I feel immensely lucky to have had an opportunity to read Atash's story! What tremendous vulnerability and bravery this took to share such deep parts of oneself! Thank you for trusting your readers to get to know you and all of your lovely parts! A second big thank you for challenging stigmas associated with mental health and processing trauma. Many people are still scared to share their stories or seek professional supports. I hope readers learn the importance of self-love, self-compassion, and that they are deserving of help!
This memoir has so many different elements to it. The different traumas & abuse throughout the author's childhood was devastating & heartbreaking. It's understandable why she had DID to escape from the pain she endured time & time again. Physically & mentally. To be able to learn about another country & it's culture & what it was like to grow up during the time period there, was enlightening. I couldn't put this book down & was rooting for the author's freedom from all of the negativity until the very end. She is a true survivor. 10/10 read!
This has to be one of the most intense memoirs I have read (note at this point I'm one of the only people you know who has not yet read "I'm Glad My Mom Died" yet). The quick summary of Atash's life, is that every single adult fully failed her, and some were worse. I know some of it was geopolitical and some of it was cultural but it was still pretty unbelievable. I'm glad she ultimately found some stability even though it was a decades long journey.
The story of Atash, a young girl living in Iran during the Revolution. She developed a dissociative identity disorder, the result of sexual and physical abuse. I found the story slow going until I was almost half way through the book. I don’t enjoy reading about children who are abused, but I felt her story was powerful and admire her strength to get through it. The ending was rushed. I’m hoping a second book is planned, discussing her transition to America.
Such a well written memoir - stories of grief and growth, pain and abuse, learning to find yourself, and more. I’m so thankful to have learned about Atash and her journey to this moment.
Some parts took me long to read through. The honest and raw description of her story needed to be witnessed and “space” made for.
I may not have DID, but I feel like I learned somethings about myself. And I love that.
I love books and biographies around mental health! I was really looking forward to this one but ended up being a little disappointed. I would’ve loved for the focus to be a little more on the diagnosis itself like the book sociopath did and life from that lense. But what a powerful story and overall extremely eye opening. Very grateful to authors that share their lives with us, it takes a lot of courage!
The was an interesting memoir about a girl growing up in Iran undergoing unspeakable trauma.

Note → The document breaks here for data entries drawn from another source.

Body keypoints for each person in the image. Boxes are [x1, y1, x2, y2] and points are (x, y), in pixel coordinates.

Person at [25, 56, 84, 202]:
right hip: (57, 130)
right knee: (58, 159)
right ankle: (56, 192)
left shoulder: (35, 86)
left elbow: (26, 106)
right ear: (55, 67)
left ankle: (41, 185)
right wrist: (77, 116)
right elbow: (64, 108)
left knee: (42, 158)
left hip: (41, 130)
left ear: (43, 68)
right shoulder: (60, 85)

She copes with this by creating multiple personalities/dissociative identity disorder in her mind. It is a miracle that she survived and was able to make it on her own in America becoming a successful writer and therapist. I wish she would have written about how she was able to pull herself together to get help once she came to the US and rejected the arranged marriage.
This book is so important! To say the least! I read it in 4 days, I could not put it down! The author is so brave and captivating, it is hard to not want to know more. I finished this book and I’m missing all her amazing identities already, like they all became my friends somehow! Emotions apart, this book tells a story that needs to be told, it might be hard to digest at times, triggering, but necessary!